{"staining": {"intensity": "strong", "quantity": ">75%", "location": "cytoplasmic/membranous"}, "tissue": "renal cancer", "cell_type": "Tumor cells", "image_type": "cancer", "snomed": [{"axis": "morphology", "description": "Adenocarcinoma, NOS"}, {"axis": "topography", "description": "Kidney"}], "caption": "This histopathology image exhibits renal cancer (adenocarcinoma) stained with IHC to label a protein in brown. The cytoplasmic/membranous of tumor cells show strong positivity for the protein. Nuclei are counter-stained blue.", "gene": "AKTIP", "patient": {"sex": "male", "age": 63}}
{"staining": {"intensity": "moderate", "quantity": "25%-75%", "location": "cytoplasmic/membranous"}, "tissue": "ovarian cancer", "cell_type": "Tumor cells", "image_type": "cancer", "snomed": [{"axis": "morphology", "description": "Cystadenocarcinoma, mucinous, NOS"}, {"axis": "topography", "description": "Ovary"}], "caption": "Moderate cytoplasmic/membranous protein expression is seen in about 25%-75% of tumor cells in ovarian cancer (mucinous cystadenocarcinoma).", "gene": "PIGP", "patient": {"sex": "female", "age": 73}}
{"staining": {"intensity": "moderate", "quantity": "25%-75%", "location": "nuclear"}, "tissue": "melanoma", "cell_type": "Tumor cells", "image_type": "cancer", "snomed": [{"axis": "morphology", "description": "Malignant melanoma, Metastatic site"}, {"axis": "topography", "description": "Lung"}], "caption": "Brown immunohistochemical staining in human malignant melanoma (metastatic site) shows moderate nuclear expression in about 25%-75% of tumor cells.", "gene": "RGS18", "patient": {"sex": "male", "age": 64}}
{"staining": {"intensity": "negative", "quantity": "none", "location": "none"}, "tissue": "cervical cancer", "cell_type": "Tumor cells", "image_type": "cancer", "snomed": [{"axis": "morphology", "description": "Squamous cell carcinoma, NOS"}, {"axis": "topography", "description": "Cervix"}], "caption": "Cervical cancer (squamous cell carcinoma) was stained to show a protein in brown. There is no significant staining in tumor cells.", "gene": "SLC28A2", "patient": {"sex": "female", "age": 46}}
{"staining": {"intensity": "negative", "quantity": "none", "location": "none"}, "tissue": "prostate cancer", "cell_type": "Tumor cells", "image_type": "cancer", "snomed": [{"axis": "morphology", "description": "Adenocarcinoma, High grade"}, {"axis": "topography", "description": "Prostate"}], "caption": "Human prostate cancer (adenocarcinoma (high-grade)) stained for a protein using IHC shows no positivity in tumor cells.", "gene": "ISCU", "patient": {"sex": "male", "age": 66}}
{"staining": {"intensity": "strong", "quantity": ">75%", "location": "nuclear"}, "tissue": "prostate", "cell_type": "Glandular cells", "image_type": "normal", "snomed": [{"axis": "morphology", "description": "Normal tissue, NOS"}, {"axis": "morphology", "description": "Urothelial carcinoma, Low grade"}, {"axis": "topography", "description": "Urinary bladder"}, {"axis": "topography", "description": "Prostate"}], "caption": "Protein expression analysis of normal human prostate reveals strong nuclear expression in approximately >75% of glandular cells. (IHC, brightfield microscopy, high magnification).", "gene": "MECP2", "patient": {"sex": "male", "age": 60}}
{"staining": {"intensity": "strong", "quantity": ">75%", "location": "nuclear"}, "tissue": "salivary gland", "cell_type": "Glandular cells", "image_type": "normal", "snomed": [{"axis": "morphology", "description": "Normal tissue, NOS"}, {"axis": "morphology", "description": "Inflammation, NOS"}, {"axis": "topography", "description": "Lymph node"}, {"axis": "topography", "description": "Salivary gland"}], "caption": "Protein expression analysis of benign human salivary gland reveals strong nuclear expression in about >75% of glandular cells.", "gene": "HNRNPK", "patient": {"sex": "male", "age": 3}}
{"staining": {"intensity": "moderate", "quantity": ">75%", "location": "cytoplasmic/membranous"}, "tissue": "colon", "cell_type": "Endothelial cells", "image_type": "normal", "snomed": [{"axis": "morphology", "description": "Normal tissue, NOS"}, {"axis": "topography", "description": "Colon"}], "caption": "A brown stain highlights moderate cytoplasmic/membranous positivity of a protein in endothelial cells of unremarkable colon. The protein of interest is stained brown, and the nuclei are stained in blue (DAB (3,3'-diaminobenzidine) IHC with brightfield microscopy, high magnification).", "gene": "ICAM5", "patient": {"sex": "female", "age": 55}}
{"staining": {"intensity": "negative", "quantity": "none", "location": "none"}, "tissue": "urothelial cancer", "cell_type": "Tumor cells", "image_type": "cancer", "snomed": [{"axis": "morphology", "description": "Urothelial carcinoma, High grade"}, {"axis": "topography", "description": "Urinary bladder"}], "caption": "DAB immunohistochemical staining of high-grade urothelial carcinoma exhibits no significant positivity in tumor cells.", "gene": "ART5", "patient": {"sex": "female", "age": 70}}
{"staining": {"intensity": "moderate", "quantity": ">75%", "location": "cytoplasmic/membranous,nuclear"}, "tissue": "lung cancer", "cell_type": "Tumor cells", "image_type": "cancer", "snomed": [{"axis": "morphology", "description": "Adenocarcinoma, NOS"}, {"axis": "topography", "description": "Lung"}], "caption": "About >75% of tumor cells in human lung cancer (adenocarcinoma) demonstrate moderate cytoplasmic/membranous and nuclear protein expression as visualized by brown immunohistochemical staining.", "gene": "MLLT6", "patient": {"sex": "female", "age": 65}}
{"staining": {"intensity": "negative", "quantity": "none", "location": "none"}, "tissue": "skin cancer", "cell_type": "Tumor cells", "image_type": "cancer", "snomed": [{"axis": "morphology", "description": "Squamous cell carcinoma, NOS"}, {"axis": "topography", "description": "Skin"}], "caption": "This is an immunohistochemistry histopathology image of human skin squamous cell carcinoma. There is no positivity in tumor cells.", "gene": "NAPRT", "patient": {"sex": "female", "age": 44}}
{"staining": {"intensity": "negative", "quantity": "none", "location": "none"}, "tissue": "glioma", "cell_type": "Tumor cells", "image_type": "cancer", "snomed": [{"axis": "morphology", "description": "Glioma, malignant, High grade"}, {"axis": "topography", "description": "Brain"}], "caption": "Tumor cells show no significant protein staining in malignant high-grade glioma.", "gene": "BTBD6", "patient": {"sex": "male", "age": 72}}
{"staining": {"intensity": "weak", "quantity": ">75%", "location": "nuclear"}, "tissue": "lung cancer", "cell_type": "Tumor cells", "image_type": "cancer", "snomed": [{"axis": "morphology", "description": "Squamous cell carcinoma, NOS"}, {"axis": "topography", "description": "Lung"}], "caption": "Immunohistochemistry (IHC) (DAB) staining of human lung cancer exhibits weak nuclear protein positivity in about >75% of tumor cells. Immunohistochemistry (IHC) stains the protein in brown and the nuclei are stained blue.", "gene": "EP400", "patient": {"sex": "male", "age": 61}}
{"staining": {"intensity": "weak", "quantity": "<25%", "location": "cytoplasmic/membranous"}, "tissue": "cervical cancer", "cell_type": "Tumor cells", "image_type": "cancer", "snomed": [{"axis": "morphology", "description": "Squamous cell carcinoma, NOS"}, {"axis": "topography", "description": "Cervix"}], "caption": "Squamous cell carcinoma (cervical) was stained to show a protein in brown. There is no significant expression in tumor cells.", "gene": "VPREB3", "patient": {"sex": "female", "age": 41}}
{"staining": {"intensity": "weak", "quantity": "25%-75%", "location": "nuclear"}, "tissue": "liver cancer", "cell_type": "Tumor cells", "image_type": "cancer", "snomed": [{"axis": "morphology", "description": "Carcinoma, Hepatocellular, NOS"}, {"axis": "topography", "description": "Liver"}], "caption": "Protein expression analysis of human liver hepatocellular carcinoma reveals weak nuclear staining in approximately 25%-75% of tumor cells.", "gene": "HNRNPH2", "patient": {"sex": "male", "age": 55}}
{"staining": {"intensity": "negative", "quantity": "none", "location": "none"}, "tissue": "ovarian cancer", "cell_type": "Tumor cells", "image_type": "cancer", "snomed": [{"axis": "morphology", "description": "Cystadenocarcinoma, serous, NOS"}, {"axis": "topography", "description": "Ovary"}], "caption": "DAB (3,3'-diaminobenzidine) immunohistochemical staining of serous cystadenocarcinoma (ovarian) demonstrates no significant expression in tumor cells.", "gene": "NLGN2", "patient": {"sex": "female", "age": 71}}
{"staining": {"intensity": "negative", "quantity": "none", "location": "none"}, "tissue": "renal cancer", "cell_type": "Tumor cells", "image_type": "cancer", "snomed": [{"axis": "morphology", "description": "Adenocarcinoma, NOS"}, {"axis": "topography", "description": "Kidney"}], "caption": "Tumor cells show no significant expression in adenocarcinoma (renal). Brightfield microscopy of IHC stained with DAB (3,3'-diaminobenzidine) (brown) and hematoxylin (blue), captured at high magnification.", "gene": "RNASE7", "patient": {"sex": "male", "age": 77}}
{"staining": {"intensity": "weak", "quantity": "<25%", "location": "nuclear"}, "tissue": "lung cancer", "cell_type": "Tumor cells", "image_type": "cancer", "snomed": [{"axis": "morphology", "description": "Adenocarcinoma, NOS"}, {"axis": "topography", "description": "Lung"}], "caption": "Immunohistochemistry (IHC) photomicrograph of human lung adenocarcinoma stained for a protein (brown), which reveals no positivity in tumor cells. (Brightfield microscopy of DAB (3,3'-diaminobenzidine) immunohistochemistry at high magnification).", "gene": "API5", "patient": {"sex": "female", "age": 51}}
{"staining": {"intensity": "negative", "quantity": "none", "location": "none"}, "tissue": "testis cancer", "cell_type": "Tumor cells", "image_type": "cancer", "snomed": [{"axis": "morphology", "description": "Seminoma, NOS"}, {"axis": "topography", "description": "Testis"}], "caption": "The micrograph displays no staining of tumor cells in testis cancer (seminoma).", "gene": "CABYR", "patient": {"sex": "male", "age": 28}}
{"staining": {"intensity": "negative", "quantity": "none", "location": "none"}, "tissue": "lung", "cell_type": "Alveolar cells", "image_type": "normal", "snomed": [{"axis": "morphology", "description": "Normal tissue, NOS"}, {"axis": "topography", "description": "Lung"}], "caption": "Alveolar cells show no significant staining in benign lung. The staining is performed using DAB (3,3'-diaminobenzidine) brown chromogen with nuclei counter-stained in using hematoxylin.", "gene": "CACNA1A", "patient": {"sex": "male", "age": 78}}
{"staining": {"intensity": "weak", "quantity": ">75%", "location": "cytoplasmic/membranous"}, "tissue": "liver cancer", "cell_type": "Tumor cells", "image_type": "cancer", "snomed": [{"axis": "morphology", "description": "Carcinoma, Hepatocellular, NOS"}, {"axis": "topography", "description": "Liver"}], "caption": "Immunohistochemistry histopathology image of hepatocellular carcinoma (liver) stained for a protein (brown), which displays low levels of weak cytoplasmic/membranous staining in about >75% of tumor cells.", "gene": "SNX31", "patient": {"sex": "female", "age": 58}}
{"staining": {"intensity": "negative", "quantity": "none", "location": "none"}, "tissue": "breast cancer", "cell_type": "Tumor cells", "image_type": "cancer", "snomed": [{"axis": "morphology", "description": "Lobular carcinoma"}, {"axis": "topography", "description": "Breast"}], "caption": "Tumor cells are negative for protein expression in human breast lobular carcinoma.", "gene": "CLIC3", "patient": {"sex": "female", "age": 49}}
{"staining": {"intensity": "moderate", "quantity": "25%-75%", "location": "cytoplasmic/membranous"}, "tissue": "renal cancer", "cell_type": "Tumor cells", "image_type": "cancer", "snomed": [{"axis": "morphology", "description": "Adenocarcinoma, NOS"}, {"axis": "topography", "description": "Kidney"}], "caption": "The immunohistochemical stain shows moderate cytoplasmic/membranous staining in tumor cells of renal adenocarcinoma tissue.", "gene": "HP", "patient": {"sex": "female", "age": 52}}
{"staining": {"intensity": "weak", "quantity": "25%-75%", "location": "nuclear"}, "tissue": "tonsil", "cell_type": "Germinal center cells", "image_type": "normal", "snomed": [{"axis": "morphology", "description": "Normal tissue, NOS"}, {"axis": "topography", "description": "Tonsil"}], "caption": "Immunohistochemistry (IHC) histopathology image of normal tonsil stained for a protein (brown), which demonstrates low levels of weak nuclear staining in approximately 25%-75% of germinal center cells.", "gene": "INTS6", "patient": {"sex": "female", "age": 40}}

* * * *

**Problem requirements**
Above are the lines; repeat exactly the ones from the line containing "(IHC) photomicrograph of" down to the line containing "micrograph displays no", both inclusive.

**Result for this exercise**
{"staining": {"intensity": "weak", "quantity": "<25%", "location": "nuclear"}, "tissue": "lung cancer", "cell_type": "Tumor cells", "image_type": "cancer", "snomed": [{"axis": "morphology", "description": "Adenocarcinoma, NOS"}, {"axis": "topography", "description": "Lung"}], "caption": "Immunohistochemistry (IHC) photomicrograph of human lung adenocarcinoma stained for a protein (brown), which reveals no positivity in tumor cells. (Brightfield microscopy of DAB (3,3'-diaminobenzidine) immunohistochemistry at high magnification).", "gene": "API5", "patient": {"sex": "female", "age": 51}}
{"staining": {"intensity": "negative", "quantity": "none", "location": "none"}, "tissue": "testis cancer", "cell_type": "Tumor cells", "image_type": "cancer", "snomed": [{"axis": "morphology", "description": "Seminoma, NOS"}, {"axis": "topography", "description": "Testis"}], "caption": "The micrograph displays no staining of tumor cells in testis cancer (seminoma).", "gene": "CABYR", "patient": {"sex": "male", "age": 28}}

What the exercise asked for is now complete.